Data to examine —
■ ■ ■ ■ ■ ■ ■

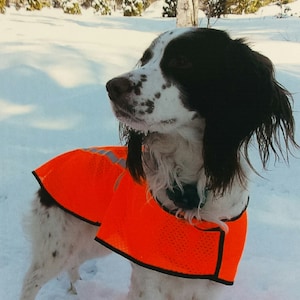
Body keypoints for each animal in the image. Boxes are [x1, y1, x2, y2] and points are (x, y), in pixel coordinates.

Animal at [20, 28, 298, 300]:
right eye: (145, 59)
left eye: (182, 61)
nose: (112, 86)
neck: (192, 193)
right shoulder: (149, 280)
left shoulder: (207, 286)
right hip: (58, 244)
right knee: (31, 281)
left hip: (87, 242)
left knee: (73, 266)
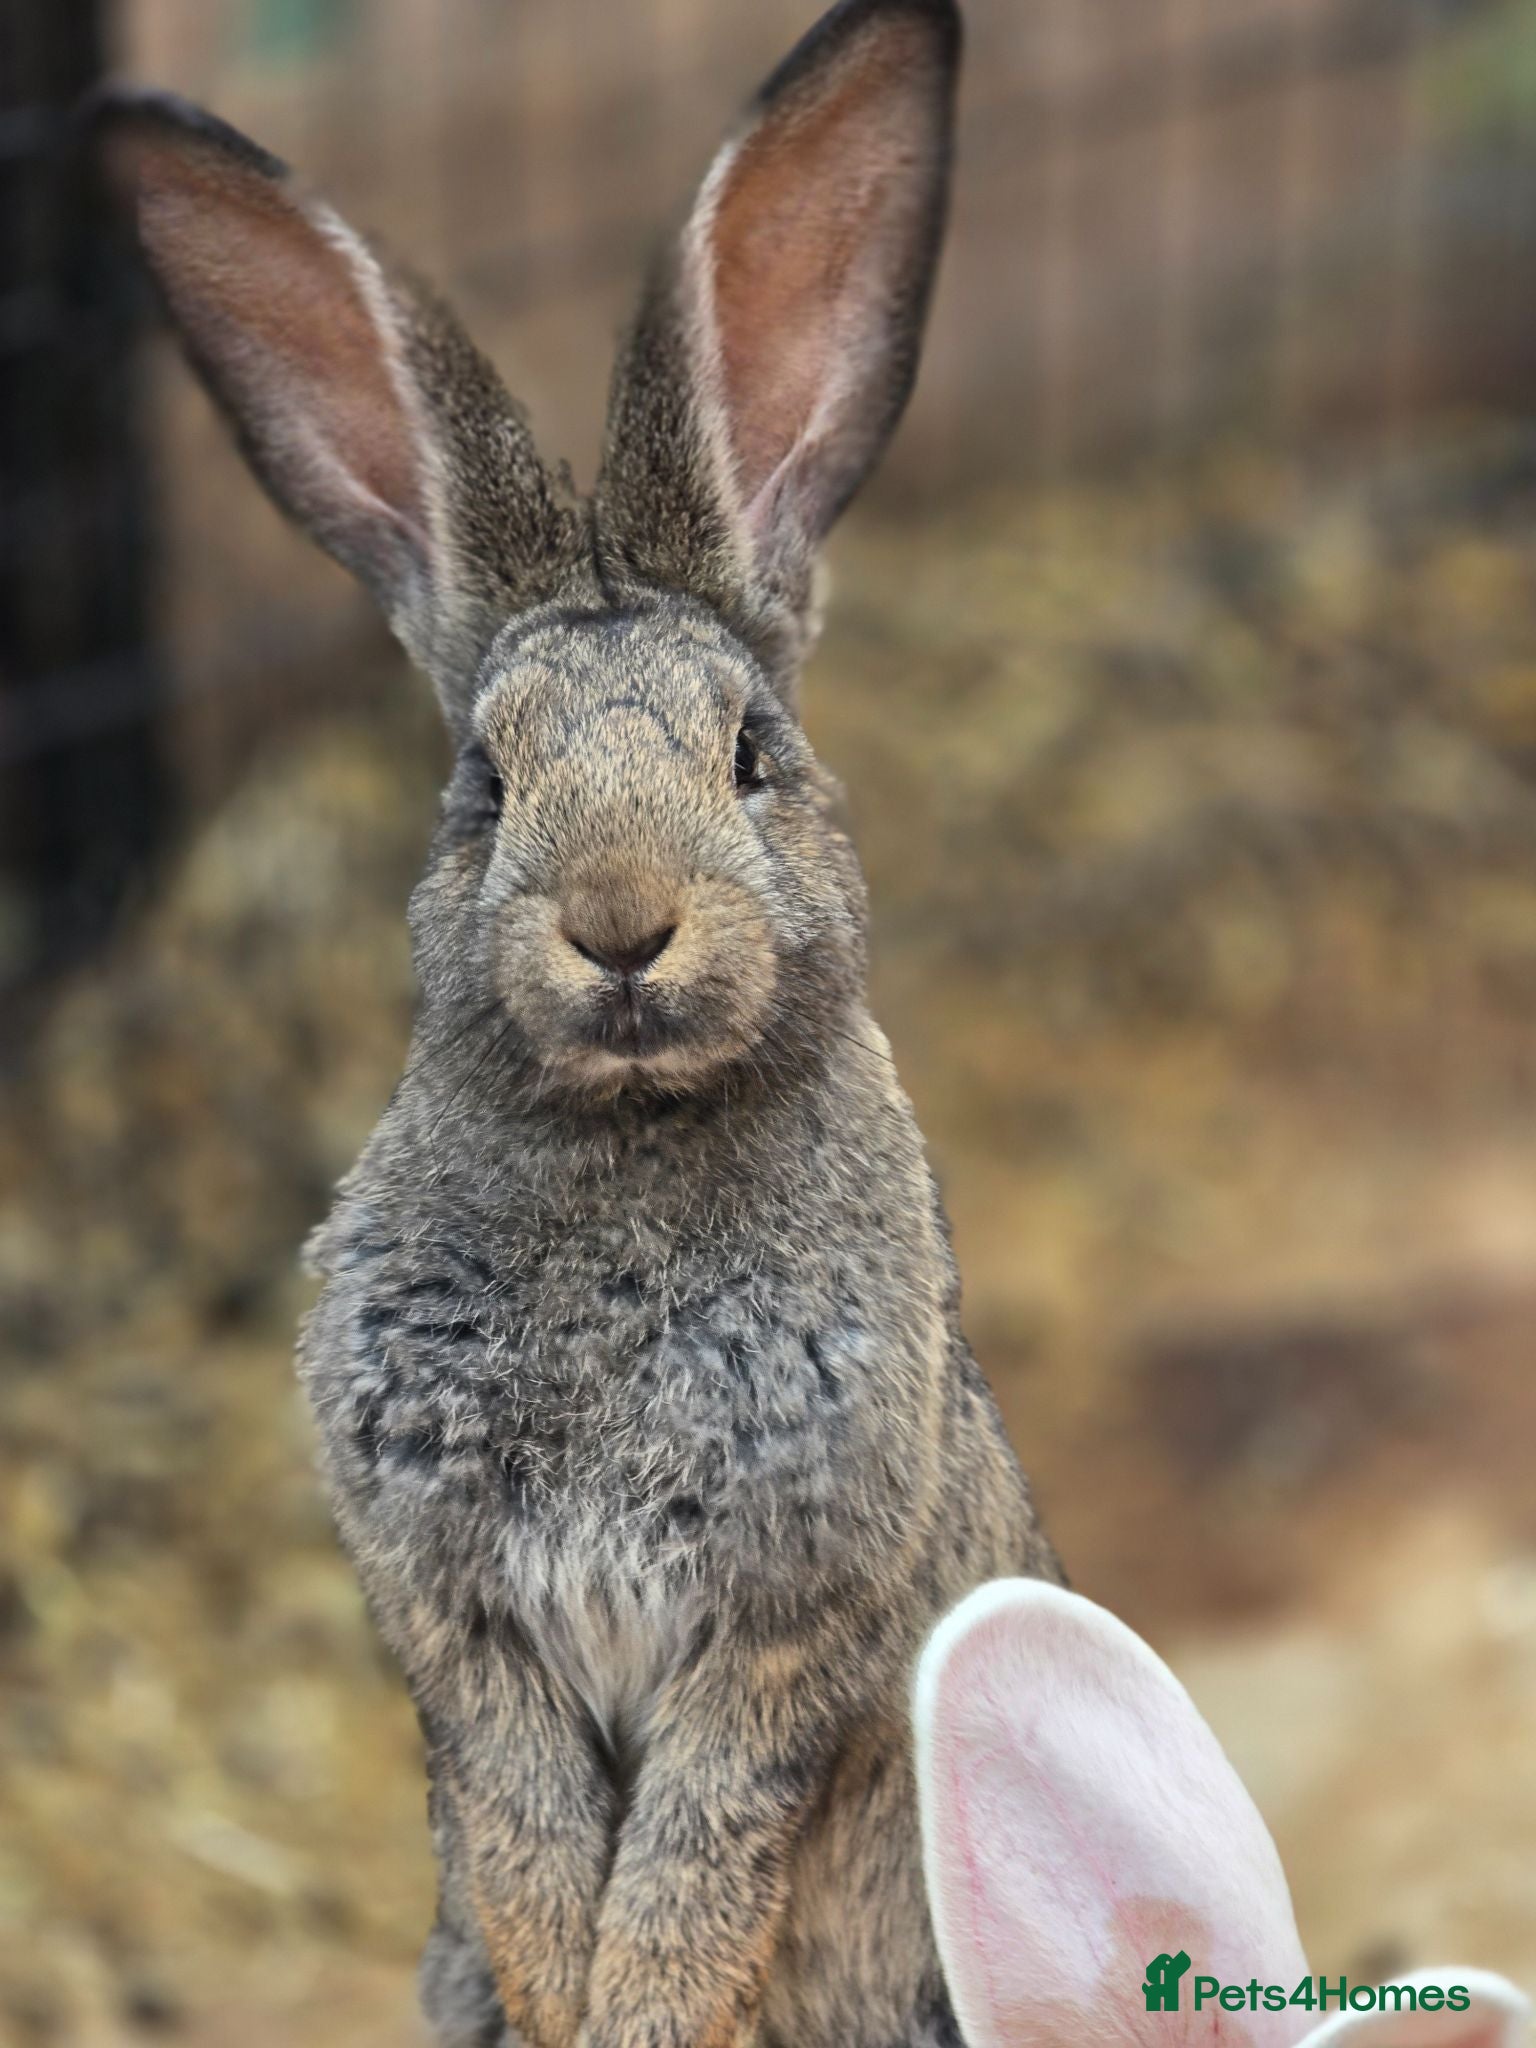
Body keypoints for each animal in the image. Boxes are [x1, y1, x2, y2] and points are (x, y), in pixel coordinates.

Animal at [94, 1, 1062, 2044]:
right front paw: (562, 2013)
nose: (620, 923)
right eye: (483, 780)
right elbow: (530, 1838)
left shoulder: (780, 1621)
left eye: (753, 754)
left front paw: (641, 2019)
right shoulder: (462, 1621)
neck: (627, 1141)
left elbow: (691, 1865)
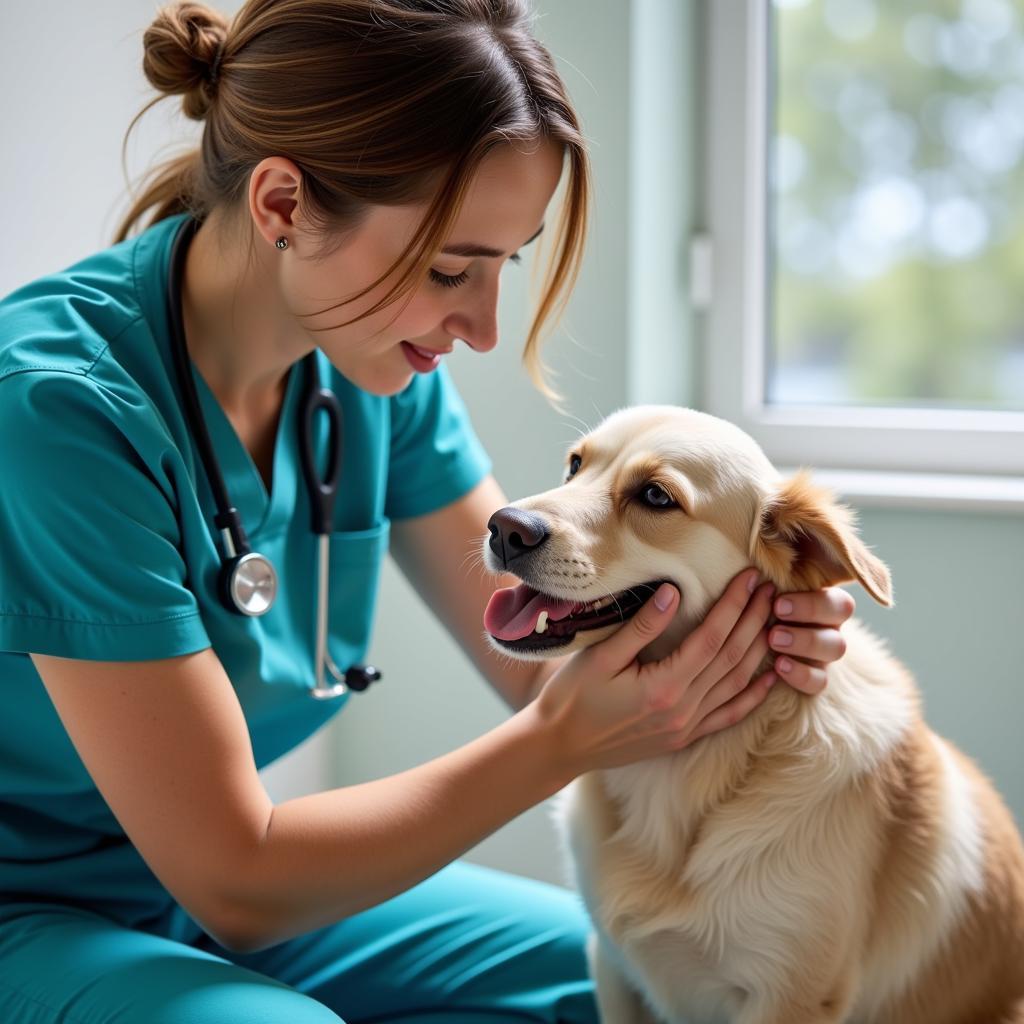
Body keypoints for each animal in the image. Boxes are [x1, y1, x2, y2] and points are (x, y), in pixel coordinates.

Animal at [479, 403, 1024, 1019]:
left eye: (657, 497)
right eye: (575, 464)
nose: (504, 527)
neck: (685, 770)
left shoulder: (791, 994)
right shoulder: (611, 964)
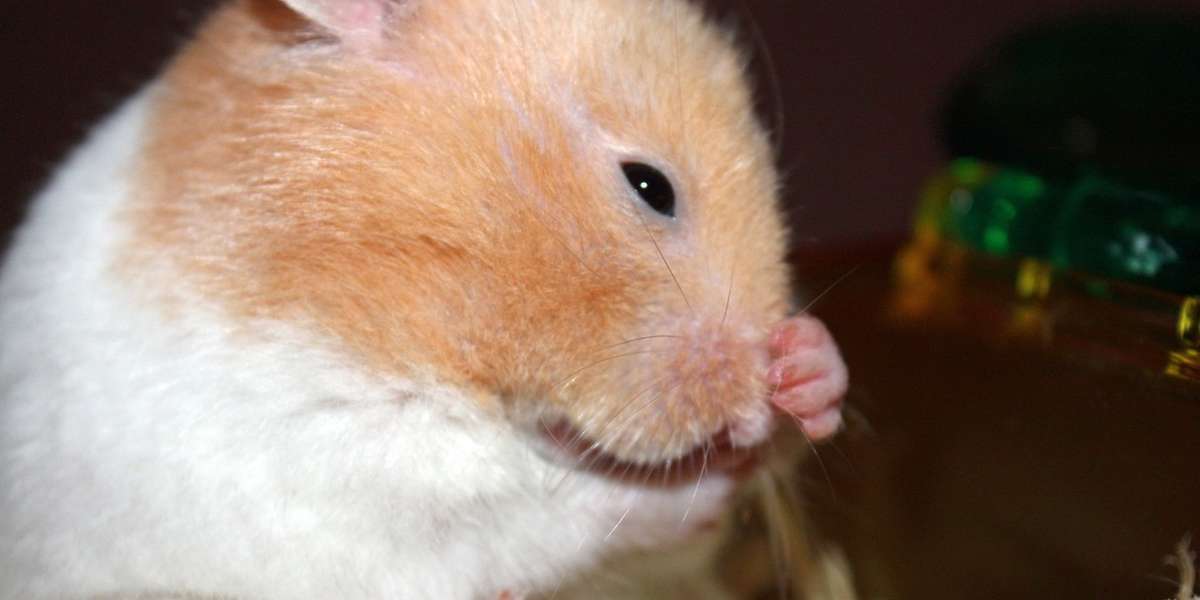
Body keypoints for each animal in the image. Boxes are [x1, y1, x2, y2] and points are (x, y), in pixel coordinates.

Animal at [0, 0, 847, 598]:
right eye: (649, 186)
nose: (750, 411)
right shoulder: (355, 469)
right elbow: (565, 514)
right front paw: (712, 479)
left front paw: (805, 377)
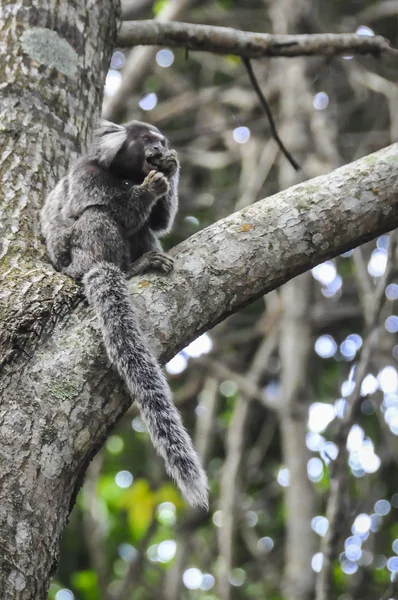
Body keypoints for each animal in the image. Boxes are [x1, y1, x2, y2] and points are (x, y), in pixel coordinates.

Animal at [40, 119, 208, 508]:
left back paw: (146, 260)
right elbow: (114, 208)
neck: (123, 174)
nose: (160, 150)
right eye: (148, 141)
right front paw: (152, 186)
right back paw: (129, 268)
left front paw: (171, 171)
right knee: (97, 215)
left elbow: (158, 222)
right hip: (80, 258)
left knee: (144, 229)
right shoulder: (86, 175)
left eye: (161, 142)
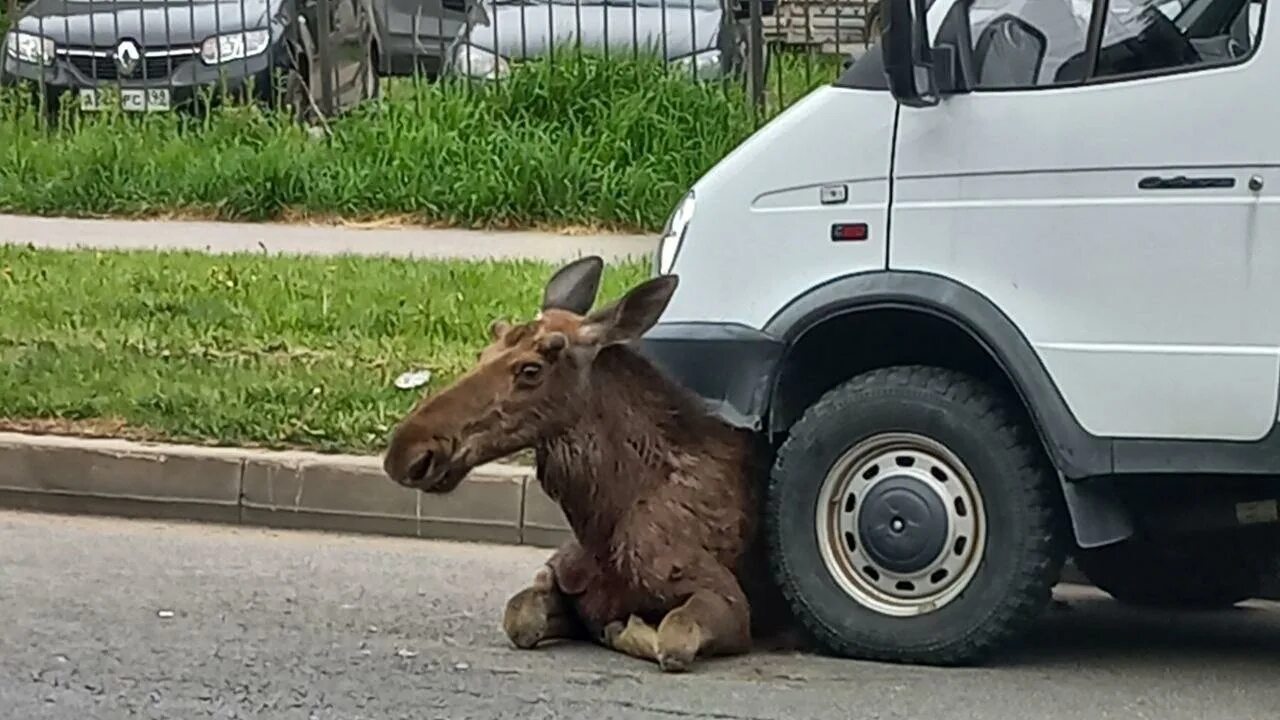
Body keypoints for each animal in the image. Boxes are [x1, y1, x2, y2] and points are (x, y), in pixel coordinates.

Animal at [376, 254, 788, 671]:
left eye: (531, 369)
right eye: (483, 354)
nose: (407, 453)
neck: (601, 522)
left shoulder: (727, 600)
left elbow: (672, 639)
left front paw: (627, 629)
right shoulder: (560, 575)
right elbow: (519, 617)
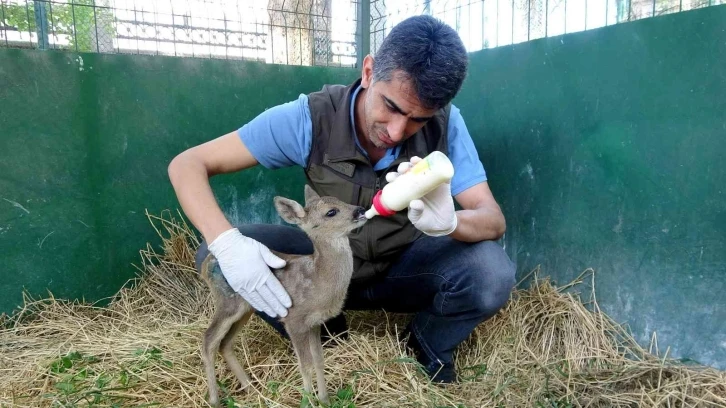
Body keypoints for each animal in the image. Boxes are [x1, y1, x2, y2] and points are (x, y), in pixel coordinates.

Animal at [198, 186, 366, 408]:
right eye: (331, 212)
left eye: (340, 200)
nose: (360, 210)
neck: (317, 279)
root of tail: (206, 264)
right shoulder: (294, 319)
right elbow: (305, 364)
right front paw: (306, 400)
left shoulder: (314, 322)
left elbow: (319, 360)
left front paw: (324, 400)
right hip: (227, 301)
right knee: (209, 340)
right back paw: (215, 400)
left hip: (248, 306)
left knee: (224, 343)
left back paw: (251, 389)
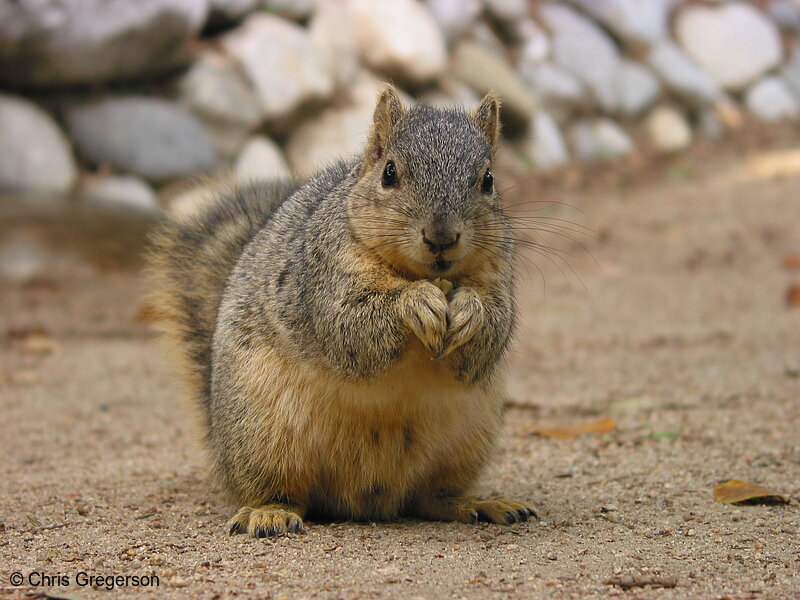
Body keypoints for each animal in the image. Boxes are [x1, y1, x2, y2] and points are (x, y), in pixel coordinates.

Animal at [148, 85, 536, 540]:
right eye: (389, 173)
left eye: (488, 180)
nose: (441, 237)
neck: (422, 274)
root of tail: (363, 500)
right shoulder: (322, 278)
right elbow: (349, 326)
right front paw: (415, 302)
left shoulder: (498, 275)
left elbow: (492, 332)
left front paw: (470, 311)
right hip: (260, 434)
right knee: (277, 489)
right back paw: (269, 512)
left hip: (468, 440)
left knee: (432, 497)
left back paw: (479, 503)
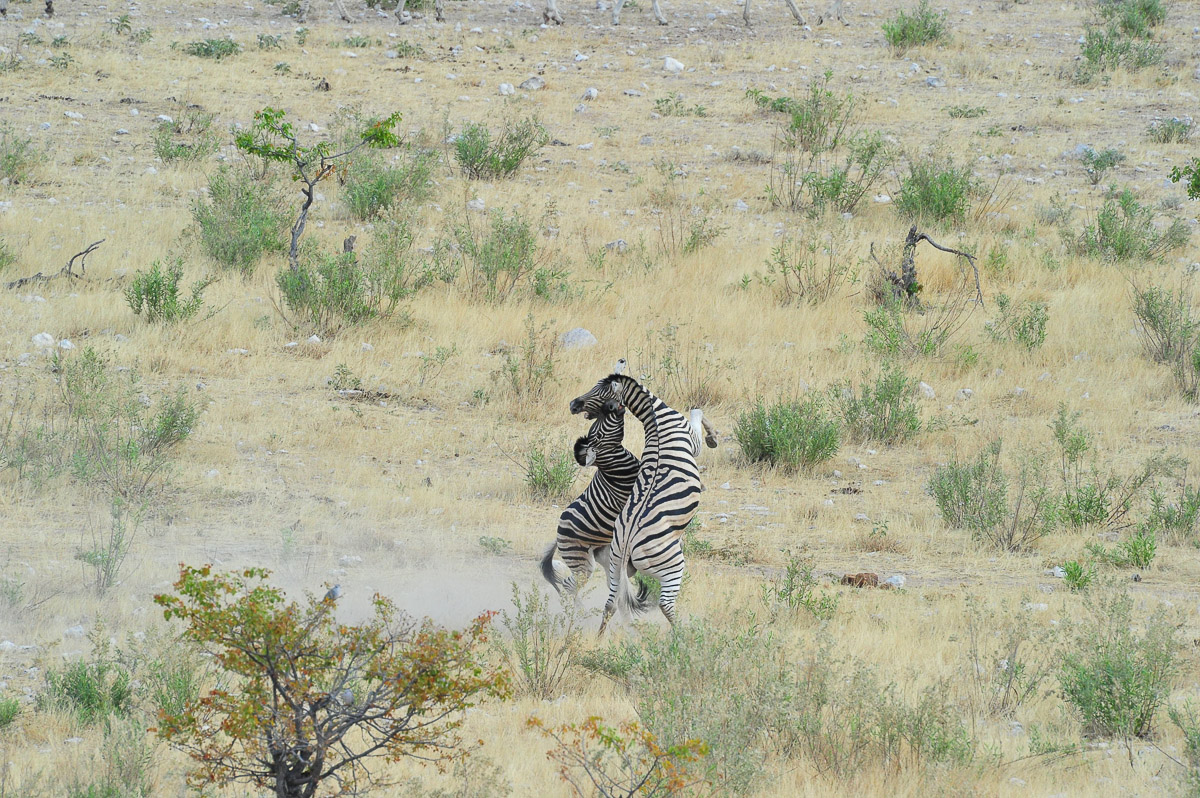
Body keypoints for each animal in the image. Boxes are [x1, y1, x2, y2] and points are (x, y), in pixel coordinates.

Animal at [540, 397, 639, 598]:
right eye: (599, 434)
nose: (610, 404)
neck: (613, 467)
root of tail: (558, 535)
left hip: (600, 553)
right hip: (581, 561)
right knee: (570, 585)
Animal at [568, 372, 717, 635]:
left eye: (599, 391)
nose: (573, 405)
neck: (656, 421)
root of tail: (627, 543)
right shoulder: (692, 440)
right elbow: (697, 412)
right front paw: (713, 437)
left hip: (614, 564)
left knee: (611, 604)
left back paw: (600, 637)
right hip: (672, 566)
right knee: (665, 604)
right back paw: (682, 636)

■ ■ ■ ■ ■ ■ ■

What the exercise asks —
For the entries above, transcribe precisely the lines from the one with "right elbow: (697, 412)" through the end, including both.

Reply —
right elbow: (697, 412)
right front paw: (713, 437)
left hip: (614, 564)
left knee: (611, 604)
left back paw: (600, 637)
right hip: (672, 566)
right knee: (665, 604)
right back paw: (682, 636)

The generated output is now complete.